*** Block opens ***
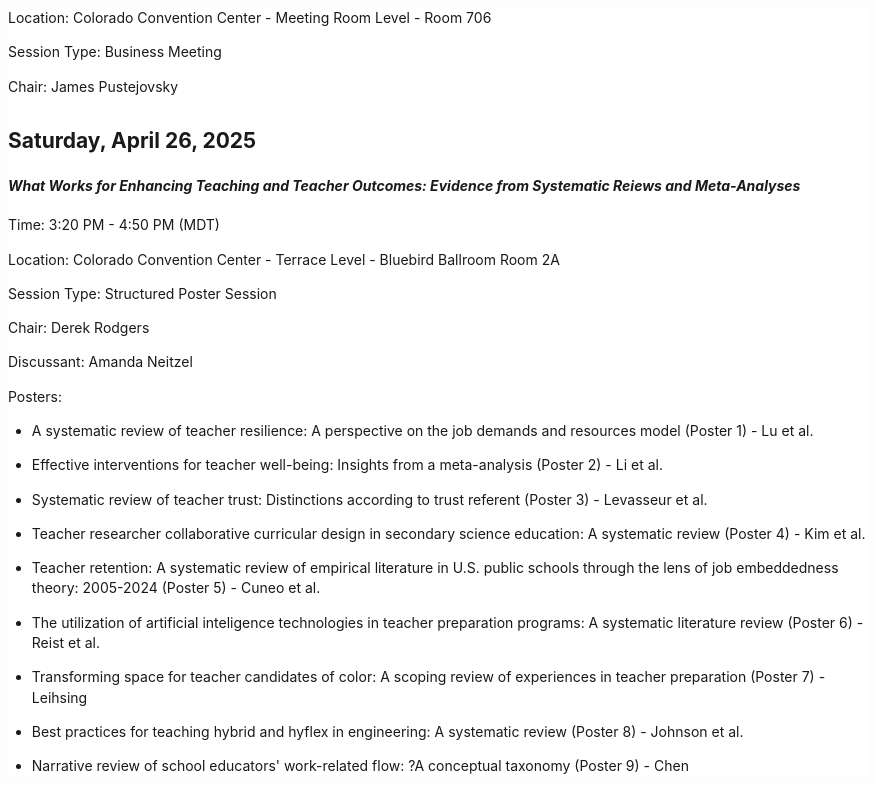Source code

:Location: Colorado Convention Center - Meeting Room Level - Room 706

Session Type: Business Meeting 

Chair: James Pustejovsky

## Saturday, April 26, 2025

#### _What Works for Enhancing Teaching and Teacher Outcomes: Evidence from Systematic Reiews and Meta-Analyses_

Time: 3:20 PM - 4:50 PM (MDT)

Location: Colorado Convention Center - Terrace Level - Bluebird Ballroom Room 2A

Session Type: Structured Poster Session

Chair: Derek Rodgers

Discussant: Amanda Neitzel

Posters:

- A systematic review of teacher resilience: A perspective on the job demands and resources model (Poster 1) - Lu et al.

- Effective interventions for teacher well-being: Insights from a meta-analysis (Poster 2) - Li et al. 

- Systematic review of teacher trust: Distinctions according to trust referent (Poster 3) - Levasseur et al.

- Teacher researcher collaborative curricular design in secondary science education: A systematic review (Poster 4) - Kim et al.

- Teacher retention: A systematic review of empirical literature in U.S. public schools through the lens of job embeddedness theory: 2005-2024 (Poster 5) - Cuneo et al.

- The utilization of artificial inteligence technologies in teacher preparation programs: A systematic literature review (Poster 6) - Reist et al. 

- Transforming space for teacher candidates of color: A scoping review of experiences in teacher preparation (Poster 7) - Leihsing

- Best practices for teaching hybrid and hyflex in engineering: A systematic review (Poster 8) - Johnson et al. 

- Narrative review of school educators' work-related flow: ?A conceptual taxonomy (Poster 9) - Chen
*** Block closes ***
From the data above, write out everything exactly except the pictures.

- _RESULT FOR THIS TASK_
Source code

:Location: Colorado Convention Center - Meeting Room Level - Room 706

Session Type: Business Meeting 

Chair: James Pustejovsky

## Saturday, April 26, 2025

#### _What Works for Enhancing Teaching and Teacher Outcomes: Evidence from Systematic Reiews and Meta-Analyses_

Time: 3:20 PM - 4:50 PM (MDT)

Location: Colorado Convention Center - Terrace Level - Bluebird Ballroom Room 2A

Session Type: Structured Poster Session

Chair: Derek Rodgers

Discussant: Amanda Neitzel

Posters:

- A systematic review of teacher resilience: A perspective on the job demands and resources model (Poster 1) - Lu et al.

- Effective interventions for teacher well-being: Insights from a meta-analysis (Poster 2) - Li et al. 

- Systematic review of teacher trust: Distinctions according to trust referent (Poster 3) - Levasseur et al.

- Teacher researcher collaborative curricular design in secondary science education: A systematic review (Poster 4) - Kim et al.

- Teacher retention: A systematic review of empirical literature in U.S. public schools through the lens of job embeddedness theory: 2005-2024 (Poster 5) - Cuneo et al.

- The utilization of artificial inteligence technologies in teacher preparation programs: A systematic literature review (Poster 6) - Reist et al. 

- Transforming space for teacher candidates of color: A scoping review of experiences in teacher preparation (Poster 7) - Leihsing

- Best practices for teaching hybrid and hyflex in engineering: A systematic review (Poster 8) - Johnson et al. 

- Narrative review of school educators' work-related flow: ?A conceptual taxonomy (Poster 9) - Chen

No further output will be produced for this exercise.